[DATA EXTRACT]

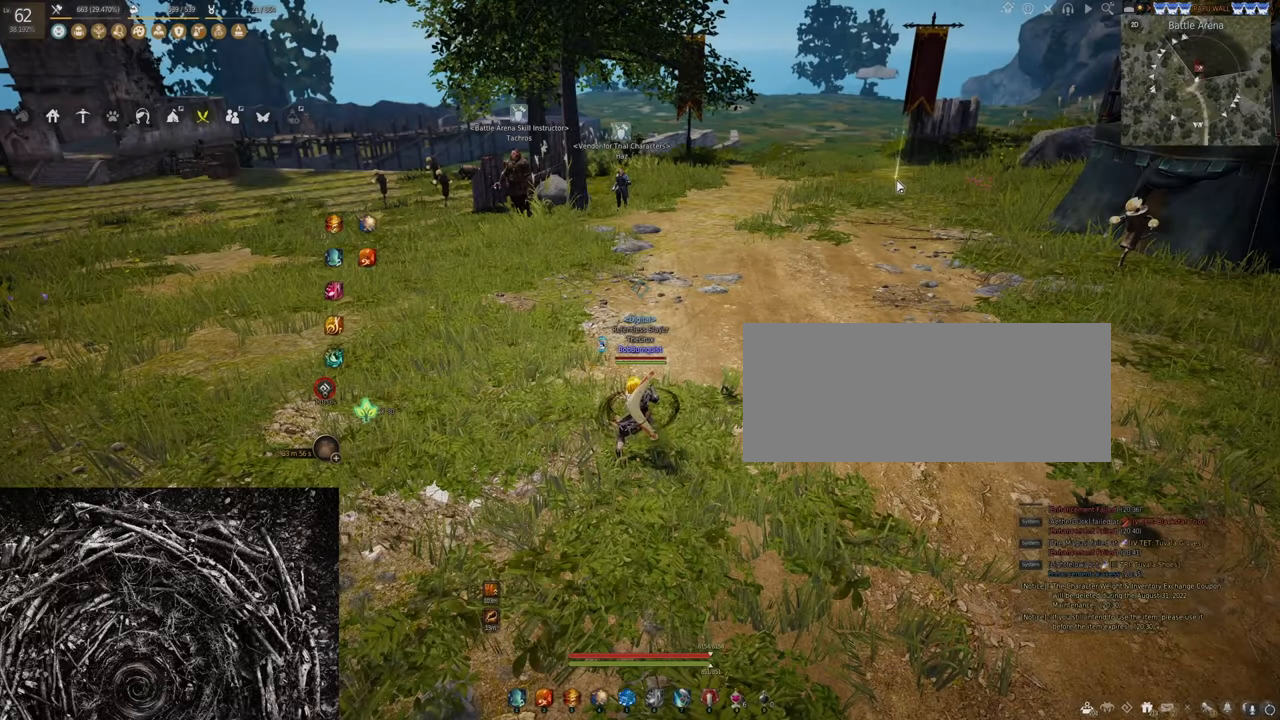
{"keys": [], "mouse": [], "events": []}
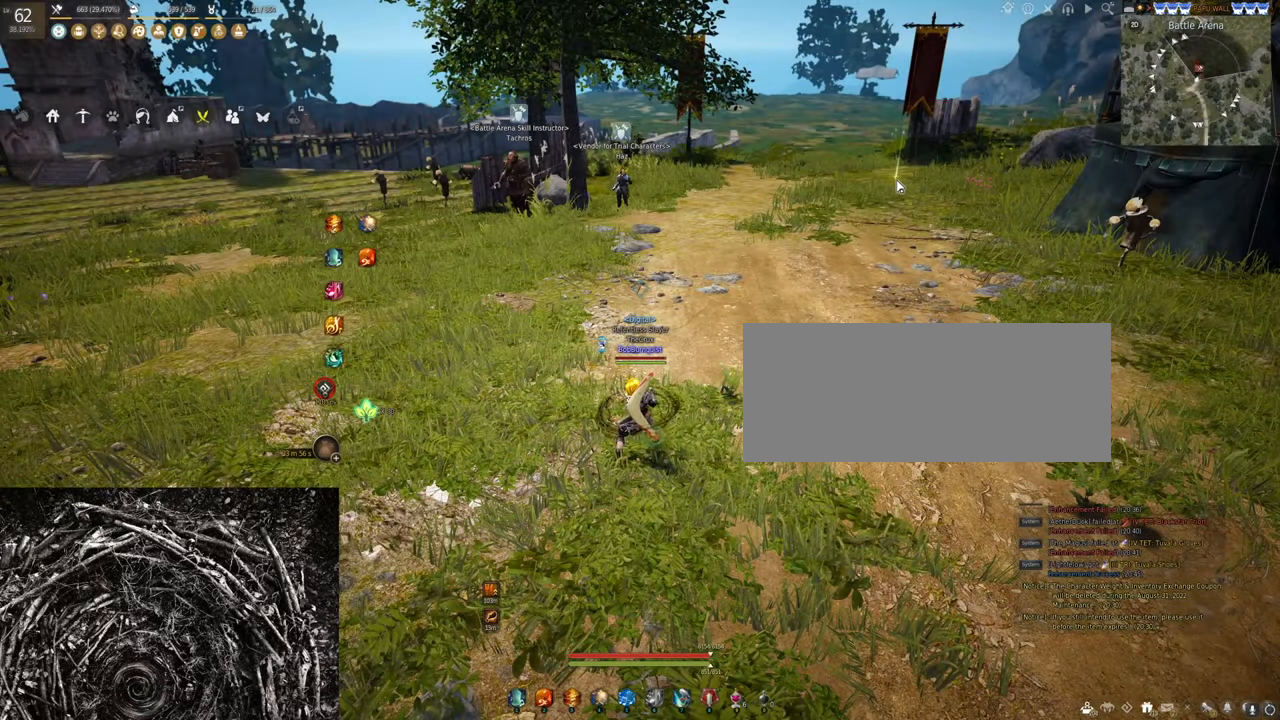
{"keys": [], "mouse": [], "events": []}
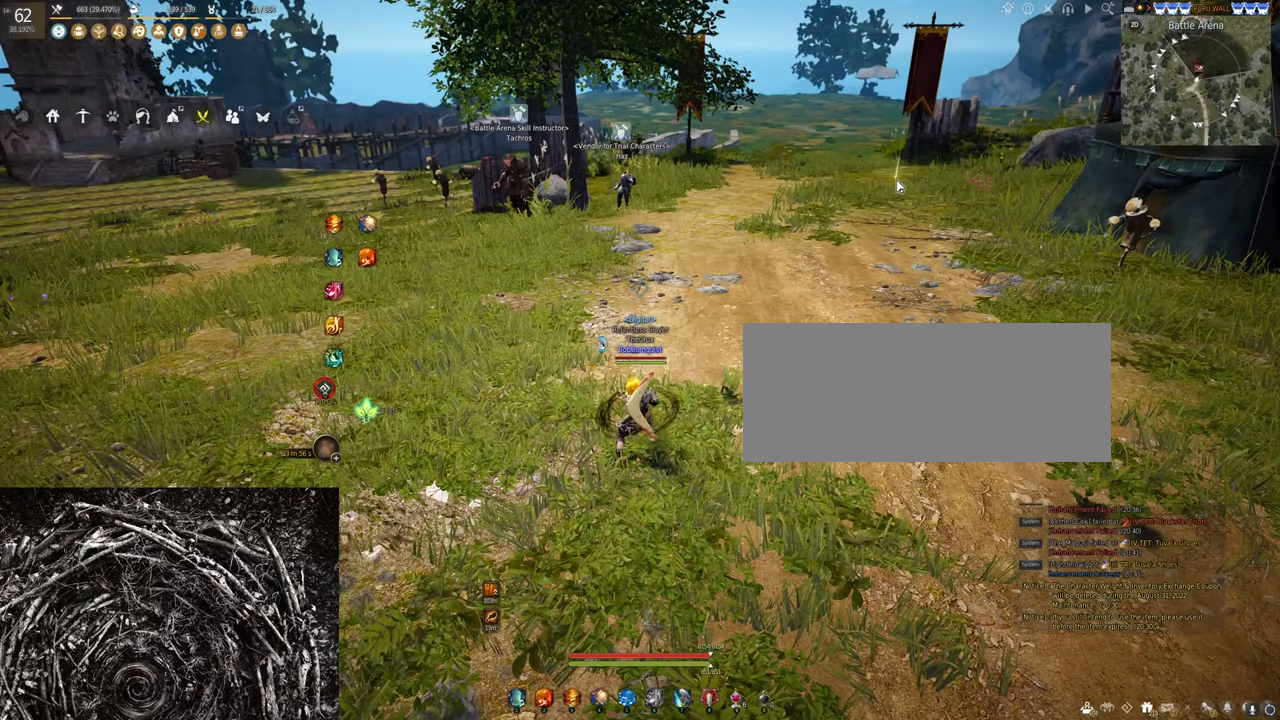
{"keys": [], "mouse": [], "events": []}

[/DATA EXTRACT]

### DIRECTIONS FOR THIS TASK:
Before you finish, make sure every line above has been repeated exactly and no picture remains in the copy.

### RESULT BELOW:
{"keys": [], "mouse": [], "events": []}
{"keys": [], "mouse": [], "events": []}
{"keys": [], "mouse": [], "events": []}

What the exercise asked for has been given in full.